- [WHAT IS NEEDED]: Transcribe the lines of the records starting with the line that contains "zadania przedoperacyjne. Ta" and continuing through the line that contains "pacjenta i prawidłowej ciepłoty ciała.", including both of those lines.

- [SOURCE MATERIAL]:
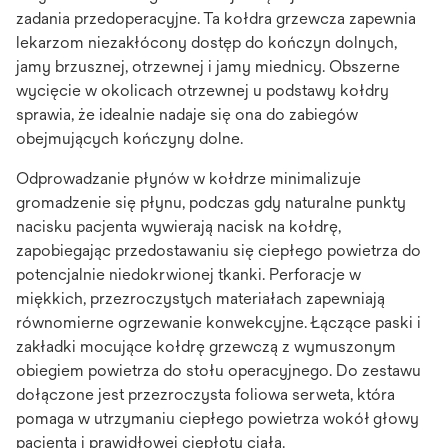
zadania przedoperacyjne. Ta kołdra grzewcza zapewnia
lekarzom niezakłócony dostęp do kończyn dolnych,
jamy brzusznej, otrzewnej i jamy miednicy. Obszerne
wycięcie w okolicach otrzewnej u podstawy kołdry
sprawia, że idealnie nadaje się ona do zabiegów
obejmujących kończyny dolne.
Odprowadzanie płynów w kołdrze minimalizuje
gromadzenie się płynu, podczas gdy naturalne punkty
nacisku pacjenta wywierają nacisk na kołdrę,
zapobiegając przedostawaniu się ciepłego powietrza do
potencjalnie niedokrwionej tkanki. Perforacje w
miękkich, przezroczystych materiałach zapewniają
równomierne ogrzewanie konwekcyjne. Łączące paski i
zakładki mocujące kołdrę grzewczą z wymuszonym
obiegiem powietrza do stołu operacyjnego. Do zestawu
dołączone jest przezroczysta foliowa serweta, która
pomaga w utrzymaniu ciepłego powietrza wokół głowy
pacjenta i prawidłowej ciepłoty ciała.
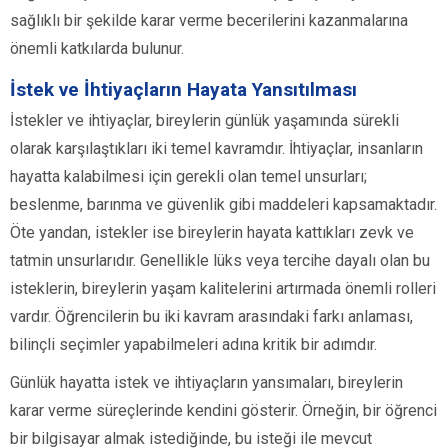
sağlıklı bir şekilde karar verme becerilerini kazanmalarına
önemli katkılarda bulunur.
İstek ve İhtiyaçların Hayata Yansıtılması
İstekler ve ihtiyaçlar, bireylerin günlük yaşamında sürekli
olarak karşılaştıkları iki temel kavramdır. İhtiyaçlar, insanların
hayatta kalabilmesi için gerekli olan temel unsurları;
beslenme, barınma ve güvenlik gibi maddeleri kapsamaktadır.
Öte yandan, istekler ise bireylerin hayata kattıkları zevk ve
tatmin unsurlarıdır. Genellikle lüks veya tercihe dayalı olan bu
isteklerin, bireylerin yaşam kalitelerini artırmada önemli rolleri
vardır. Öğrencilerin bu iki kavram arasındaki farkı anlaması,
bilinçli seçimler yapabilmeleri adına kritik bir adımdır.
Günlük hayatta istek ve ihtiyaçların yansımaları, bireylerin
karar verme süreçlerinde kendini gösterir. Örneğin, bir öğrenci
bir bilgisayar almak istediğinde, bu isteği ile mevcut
...
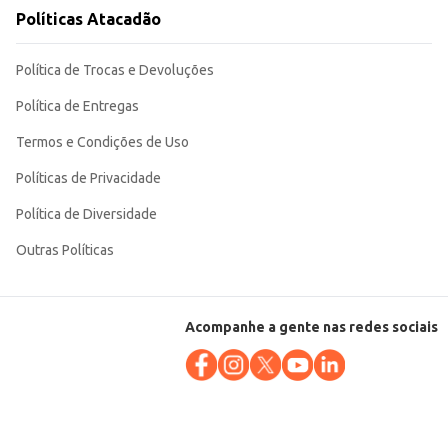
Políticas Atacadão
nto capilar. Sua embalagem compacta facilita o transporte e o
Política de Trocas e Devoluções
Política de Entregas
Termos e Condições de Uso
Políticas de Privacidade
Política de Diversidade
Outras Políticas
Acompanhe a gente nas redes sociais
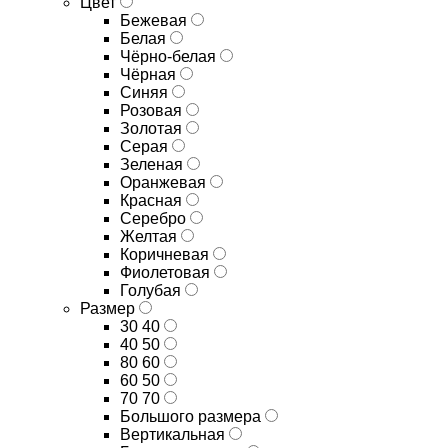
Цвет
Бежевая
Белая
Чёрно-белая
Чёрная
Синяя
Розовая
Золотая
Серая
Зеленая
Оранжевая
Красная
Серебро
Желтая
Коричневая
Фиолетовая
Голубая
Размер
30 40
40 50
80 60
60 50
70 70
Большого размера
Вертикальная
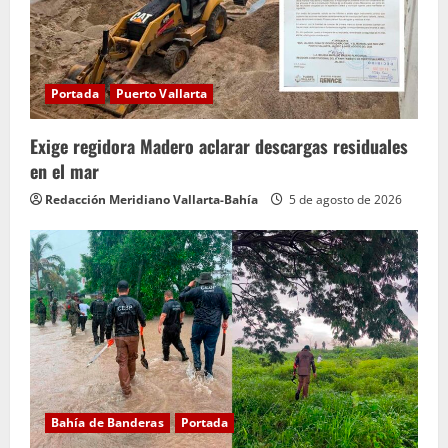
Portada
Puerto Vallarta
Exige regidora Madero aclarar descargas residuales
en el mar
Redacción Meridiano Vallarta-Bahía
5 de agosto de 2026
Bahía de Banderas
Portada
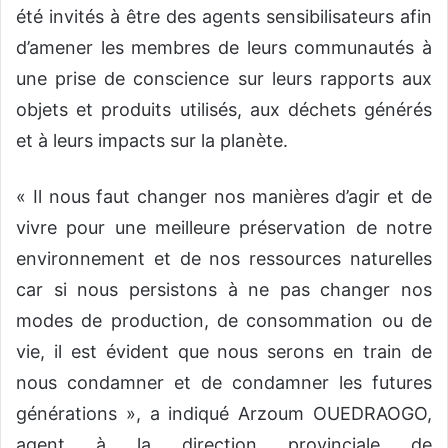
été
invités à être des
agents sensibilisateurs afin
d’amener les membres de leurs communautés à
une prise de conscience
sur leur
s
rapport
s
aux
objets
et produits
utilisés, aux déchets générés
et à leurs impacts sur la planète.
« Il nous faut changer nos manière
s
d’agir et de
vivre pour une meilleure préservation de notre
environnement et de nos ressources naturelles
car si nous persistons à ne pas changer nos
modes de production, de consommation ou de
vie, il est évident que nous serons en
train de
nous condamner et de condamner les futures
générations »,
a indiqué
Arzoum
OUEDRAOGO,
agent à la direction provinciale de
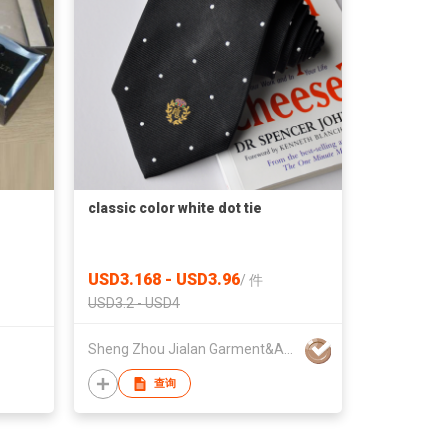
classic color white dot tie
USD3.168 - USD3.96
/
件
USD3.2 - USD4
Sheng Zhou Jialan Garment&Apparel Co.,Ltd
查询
...
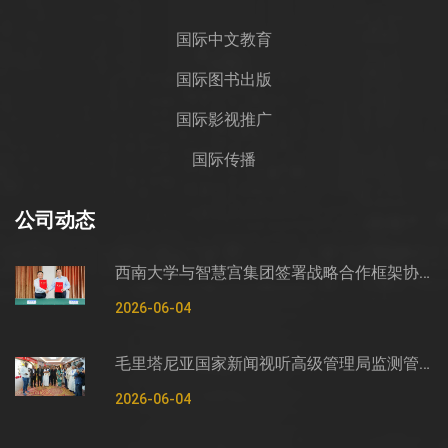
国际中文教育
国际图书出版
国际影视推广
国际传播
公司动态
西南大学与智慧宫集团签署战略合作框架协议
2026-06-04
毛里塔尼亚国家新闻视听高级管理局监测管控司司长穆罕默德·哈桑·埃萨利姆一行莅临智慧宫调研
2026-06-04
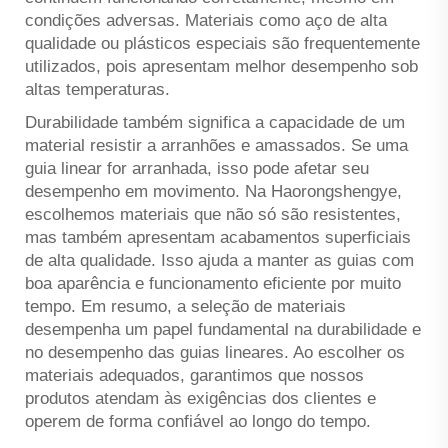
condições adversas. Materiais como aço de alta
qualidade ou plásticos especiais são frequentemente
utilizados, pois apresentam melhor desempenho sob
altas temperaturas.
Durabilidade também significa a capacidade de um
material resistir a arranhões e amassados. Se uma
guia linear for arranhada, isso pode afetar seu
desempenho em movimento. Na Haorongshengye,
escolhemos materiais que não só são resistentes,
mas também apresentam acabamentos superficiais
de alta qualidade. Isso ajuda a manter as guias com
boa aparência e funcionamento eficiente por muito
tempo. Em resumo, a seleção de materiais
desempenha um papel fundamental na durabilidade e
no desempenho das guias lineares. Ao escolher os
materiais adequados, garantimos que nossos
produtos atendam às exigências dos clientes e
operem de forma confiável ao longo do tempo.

- [YOUR SOLUTION]:
zadania przedoperacyjne. Ta kołdra grzewcza zapewnia
lekarzom niezakłócony dostęp do kończyn dolnych,
jamy brzusznej, otrzewnej i jamy miednicy. Obszerne
wycięcie w okolicach otrzewnej u podstawy kołdry
sprawia, że idealnie nadaje się ona do zabiegów
obejmujących kończyny dolne.
Odprowadzanie płynów w kołdrze minimalizuje
gromadzenie się płynu, podczas gdy naturalne punkty
nacisku pacjenta wywierają nacisk na kołdrę,
zapobiegając przedostawaniu się ciepłego powietrza do
potencjalnie niedokrwionej tkanki. Perforacje w
miękkich, przezroczystych materiałach zapewniają
równomierne ogrzewanie konwekcyjne. Łączące paski i
zakładki mocujące kołdrę grzewczą z wymuszonym
obiegiem powietrza do stołu operacyjnego. Do zestawu
dołączone jest przezroczysta foliowa serweta, która
pomaga w utrzymaniu ciepłego powietrza wokół głowy
pacjenta i prawidłowej ciepłoty ciała.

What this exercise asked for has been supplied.